Oggi l’epidemia ci costringere a cambiare le nostre abitudini, a vivere sospesi fra la paura del contagio e il rischio della morte. Ma essa non può uccidere la speranza. Che cosa può significare questa parola oggi? Mentre siamo nel pieno della battaglia, cosa essa può sussurrare al nostro cuore?
Lascio la parola ad Asor Rosa: «“e quindi uscimmo a riveder le stelle”. Capite? “E quindi”: passando di lì; perché la sorte non sempre ci consente di passare per dove vorremmo. Occorre adattarsi alle circostanze, sopportare le sofferenze, affrontare i disagi e le fatiche di condizioni apparentemente inaccettabili. Dante è arrivato “lì” passando attraverso tutti i segmenti del dominio infernale: “quindi” – anche se non in senso letterale – potrebbe significare questo: “di lì, attraverso l’inferno”, da dove nessuno avrebbe mai pensato che si possa tornare.

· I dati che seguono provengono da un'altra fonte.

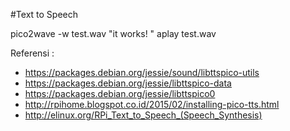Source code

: #Text to Speech

pico2wave -w test.wav "it works! "
aplay test.wav



Referensi :
- https://packages.debian.org/jessie/sound/libttspico-utils
- https://packages.debian.org/jessie/libttspico-data
- https://packages.debian.org/jessie/libttspico0
- http://rpihome.blogspot.co.id/2015/02/installing-pico-tts.html
- http://elinux.org/RPi_Text_to_Speech_(Speech_Synthesis)
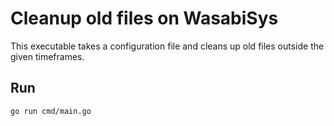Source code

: # Cleanup old files on WasabiSys

This executable takes a configuration file and cleans up old files outside the given timeframes.

## Run
`go run cmd/main.go`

E pure “uscimmo”: è la conclusione miracolosa, straordinaria, del “transito”. Non è un “arrivo”, si badi bene: è un’ “uscita”. Un’uscita dal buio, dalla costrizione, dalla paura.
E, nell’atto di uscire, lo sguardo, quasi involontariamente, si volge, non “intorno” – come forse ci si aspetterebbe – ma verso l’alto. L’ “alto” è la direzione più umana, quella che ci distingue dagli altri esseri viventi, a noi pur sì cari, che sono impediti a farlo.
E, volgendo lo sguardo verso l’alto, non scorgiamo il sole, troppo intenso, che potrebbe solo abbacinarci: ci toglierebbe la vista proprio nel momento in cui l’abbiamo riacquistata. Siamo ancora proprio nel pieno della notte; l’aurora è di là da venire, ma la limpidezza dell’aria e del cielo ci fa presagire che verrà; che, addirittura, è vicina. In quella luce sospesa – né luce né giorno, si direbbe, né tenebre né chiarore accecante – vediamo sopra di noi, discrete e affettuose, le stelle.
(…) E quando questo accade, il cuore si riempie di nuovo di confidenza e di speranza. Scopriamo all’improvviso – pur dopo averlo riletto tante volte – che quel verso dantesco non è solo il più bello ma anche il più ricco di “sensi” che sia mai uscito dalla penna di un poeta italiano. Parla di noi, e di ognuno di noi. Il Male, e la fatica che ci è costata superarlo, sono dietro le nostre spalle: possiamo riposare le stanche membra; ci guardiamo intorno trasognati e sorridenti; ci sentiamo in pace con noi stessi. Una nuova storia è cominciata» (Alberto Asor Rosa, in Storia Europea della Letteratura Italiana, Einaudi, 2009).